2020年に大企業を中心に導入が相次いだ「ジョブ型雇用」。テレワーク環境で成果重視の人事評価を実施したり、専門性の高い人材を採用したりできるメリットがあるが、社員が雇用の不安を感じたり、社内の人材育成機能が損なわれたりといったリスクもある。ジョブ型のメリットやリスクを「Human Capital Online」の記事で総ざらいしてみよう。

(写真:123RF)

 「社長からジョブ型雇用の導入を指示されたので大急ぎで対応している」
 「ジョブ型は考えていなかったが、親会社が導入を決めたので追随せざるを得ない」

 企業のCHO/CHROへの取材でこんな話を聞くことが多かった2020年。「ジョブ型」は経営のトップイシューとなった。背景にあるのは新型コロナ対策として一気に普及したテレワーク。在宅での仕事が増えると上司から部下の仕事ぶりが見えなくなる。

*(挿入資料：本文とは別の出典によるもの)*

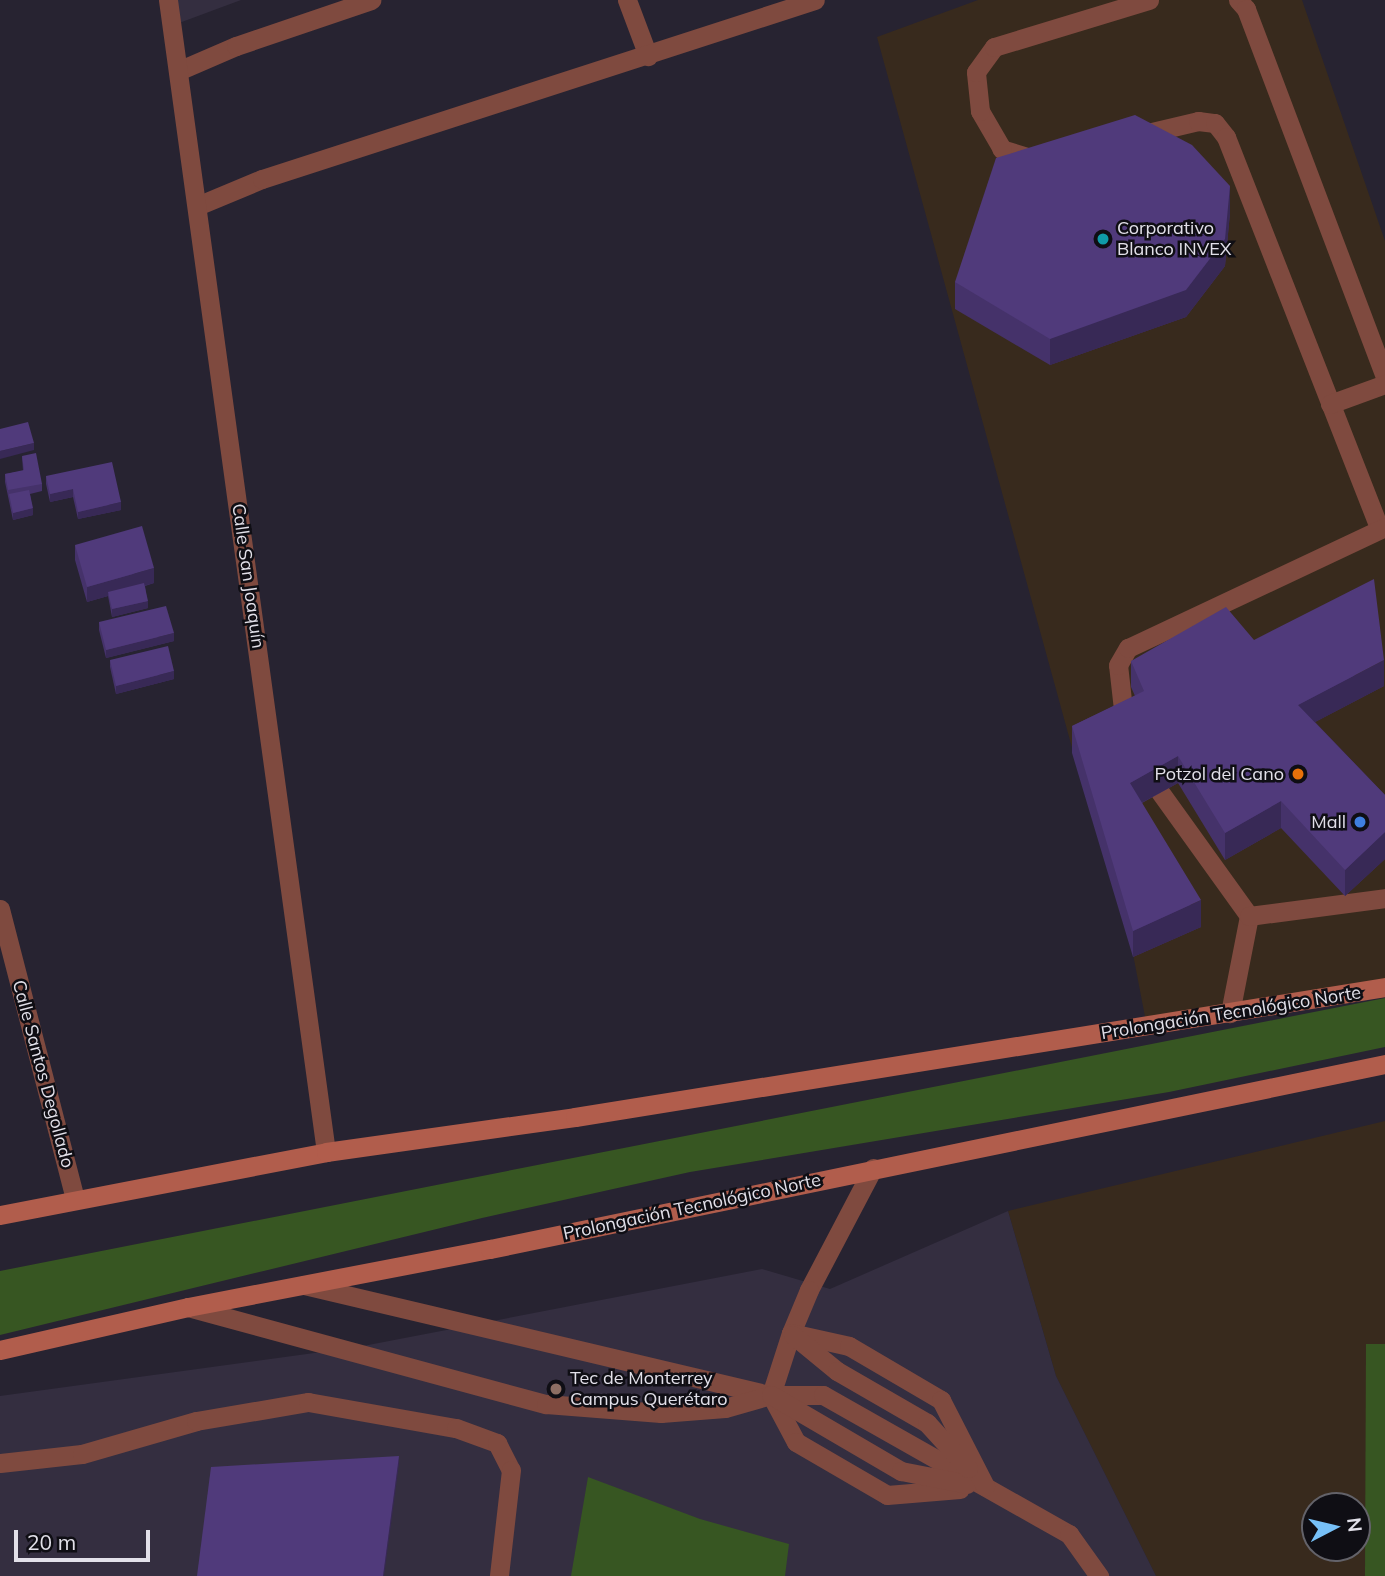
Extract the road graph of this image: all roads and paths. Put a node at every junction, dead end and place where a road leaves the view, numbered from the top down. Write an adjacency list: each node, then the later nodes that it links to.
1 (168, 0): 8 (street, Calle San Joaquín)
2 (371, 0): 8 (street)
3 (627, 0): 7 (street)
4 (816, 0): 7 (street)
5 (1149, 0): 10 (street)
6 (1238, 0): 12 (street)
7 (648, 56): 11 (street)
8 (178, 71): 11 (street, Calle San Joaquín)
9 (1121, 139): 14 (street)
10 (1057, 154)
11 (197, 206): 24 (street, Calle San Joaquín)
12 (1385, 377)
13 (1385, 384): 14 (street)
14 (1330, 404): 15 (street)
15 (1383, 528): 16 (street)
16 (1125, 727)
17 (1160, 792): 20 (street)
18 (1385, 898): 20 (street)
19 (0, 909): 26 (street, Calle Santos Degollado)
20 (1249, 916): 22 (street)
21 (1385, 987): 22 (main road, Prolongación Tecnológico Norte)
22 (1230, 1013): 24 (main road, Prolongación Tecnológico Norte)
23 (1385, 1064): 25 (main road, Prolongación Tecnológico Norte)
24 (326, 1152): 26 (main road, Prolongación Tecnológico Norte)
25 (873, 1168): 28 (main road, Prolongación Tecnológico Norte); 30 (street)
26 (75, 1199): 27 (main road, Prolongación Tecnológico Norte)
27 (0, 1215)
28 (304, 1285): 29 (main road, Prolongación Tecnológico Norte); 32 (street)
29 (188, 1307): 31 (main road, Prolongación Tecnológico Norte); 32 (street)
30 (791, 1333): 32 (street); 34 (street); 34 (street)
31 (0, 1350)
32 (771, 1395): 34 (street); 34 (street); 34 (street)
33 (0, 1462): 35 (street)
34 (986, 1487): 36 (street)
35 (499, 1576)
36 (1099, 1576)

プロセスでなく成果で評価するため、各社員の職務を「ジョブディスクリプション(職務定義書)」で定義し、達成度を明確に測ることを狙う。

 デジタルなどの分野での人材獲得競争も、ジョブ型導入に拍車をかける。職務給を導入することで、高度な専門知識/スキルを持つ人材を高給で処遇できるようにしようとするわけだ。

 ジョブ型導入へと経営側の意欲が高まる一方で、社員の不安も募る。ジョブ型と対比される「メンバーシップ型」が新卒一括採用や終身雇用といった日本型雇用システムと同義に捉えられがちなため、「ジョブ型になると解雇が増えるのでは?」といった懸念も生じる。日本の大学では企業の実務に直結した教育が行われていないため、新卒採用ではジョブ型を適用しにくい面もある。ジョブ型では個々人が自分で専門スキルを磨く「キャリア自律」が主体になっていくため、企業主導の研修やOJTが減り、結果として「ひとづくり」の力が衰える危険性もはらむ。

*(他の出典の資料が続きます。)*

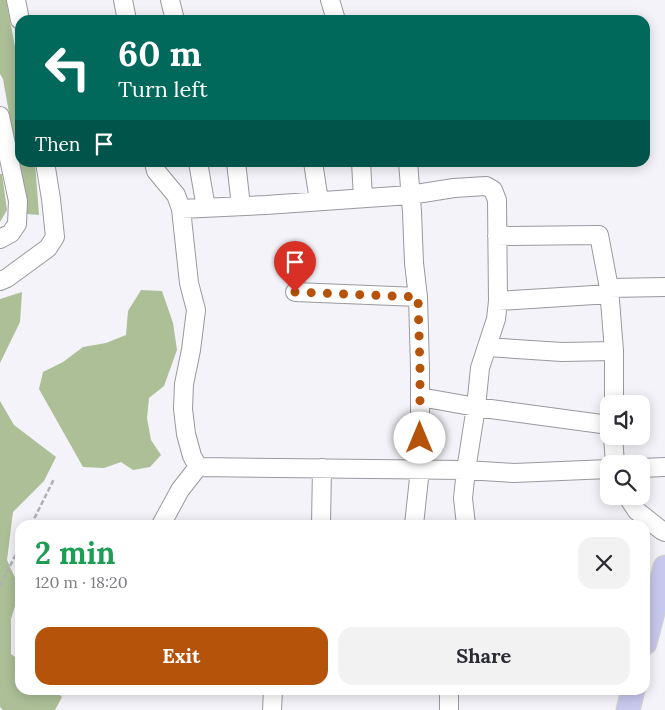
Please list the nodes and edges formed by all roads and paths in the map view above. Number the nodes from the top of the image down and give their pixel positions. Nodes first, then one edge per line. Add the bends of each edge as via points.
1 (16, 0) edge
2 (123, 0) edge
3 (170, 0) edge
4 (330, 0) edge
5 (19, 15) edge
6 (126, 15) edge
7 (174, 15) edge
8 (334, 15) edge
9 (0, 116) edge
10 (46, 167) edge
11 (155, 167) edge
12 (199, 167) edge
13 (237, 167) edge
14 (314, 167) edge
15 (361, 167) edge
16 (408, 167) edge
17 (410, 195) junction
18 (363, 198) junction
19 (319, 201) junction
20 (241, 206) junction
21 (206, 208) junction
22 (181, 209) junction
23 (497, 236) junction
24 (0, 239) edge
25 (0, 281) edge
26 (665, 287) edge
27 (609, 291) junction
28 (295, 292) dead end
29 (418, 297) junction
30 (498, 301) junction
31 (487, 347) junction
32 (614, 351) junction
33 (614, 395) edge
34 (420, 397) junction
35 (476, 407) junction
36 (600, 424) edge
37 (198, 467) junction
38 (665, 467) edge
39 (322, 468) junction
40 (650, 468) edge
41 (420, 469) junction
42 (466, 470) junction
43 (600, 470) edge
44 (54, 479) dead end
45 (633, 505) edge
46 (34, 520) edge
47 (164, 520) edge
48 (321, 520) edge
49 (415, 520) edge
50 (465, 520) edge
51 (648, 520) edge
52 (650, 521) edge
53 (665, 532) edge
54 (15, 556) edge
55 (665, 567) edge
56 (0, 586) edge
57 (650, 624) edge
58 (273, 695) edge
59 (448, 695) edge
60 (632, 695) edge
61 (272, 710) edge
62 (449, 710) edge
63 (628, 710) edge

1 - 5 street
2 - 6 street
3 - 7 street
4 - 8 street
9 - 24 street via 18,201 17,224 11,233
10 - 25 street via 55,237 48,248
11 - 22 street via 176,195
12 - 21 street
13 - 20 street
14 - 19 street
15 - 18 street
16 - 17 street
17 - 18 street
17 - 23 street via 486,186 493,190 496,200
17 - 29 street
18 - 19 street
19 - 20 street
20 - 21 street
21 - 22 street
22 - 37 street via 189,283 196,310 183,409 186,434
23 - 27 street via 599,235
23 - 30 street
26 - 27 street
27 - 30 street
27 - 32 street
28 - 29 street
29 - 34 street
30 - 31 street
31 - 32 street via 562,352
31 - 35 street via 480,368
32 - 33 street
34 - 35 street
34 - 41 street
35 - 36 street
35 - 42 street
37 - 39 street
37 - 47 street via 180,490
38 - 40 street
39 - 41 street
39 - 48 street
41 - 42 street
41 - 49 street
42 - 43 street
42 - 50 street via 463,498
44 - 46 path
45 - 51 street
52 - 53 street
54 - 56 path
55 - 57 main road
58 - 61 street
59 - 62 street
60 - 63 main road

 こうしたジョブ型のメリットやリスクを「Human Capital Online」の記事で総ざらいしてみよう。ジョブ型の導入はもちろん、無茶ぶりをしてくる経営トップの説得や、現場との対話にもきっと役立つはずだ。

ジョブ型“的”な試み、失敗の歴史

 まずはジョブ型雇用の「歴史」を知ることから始めよう。テレワークの普及で急に脚光を浴びた感のあるジョブ型だが、2018年3月には経団連会長の中西宏明氏が既に言及している。人事制度研究の第一人者である日本総合研究所副理事長の山田久氏は、連載「山田久の『日本流ジョブ型雇用』ことはじめ』」で、その前から何度もジョブ型“的”な試みは繰り返されたとしている。

第1回 なぜ今ジョブ型雇用か 過去にもブームあったが定着せず
第2回 ジョブ型は成果主義の失敗を乗り越えるか

 20年前の「成果主義導入ブーム」もその一つだが、成果主義がうまくいかなかった理由として山田氏は「わが国ではスキルを身につける社会的な仕組みが整備されていないにもかかわらず、職能資格制度に内在していた未熟練労働者の育成の仕組みを軽視したため、全体のパフォーマンスが低下した」と指摘。学校教育と連携し、入社前から熟練労働者を育成する仕組みが整っている欧州などと比較したうえで、「日本でこうした仕組みをこれから構築するには時間がかかるため、出向や副業、再就職支援サービスなどでセーフティネットを確保することが必要」とする。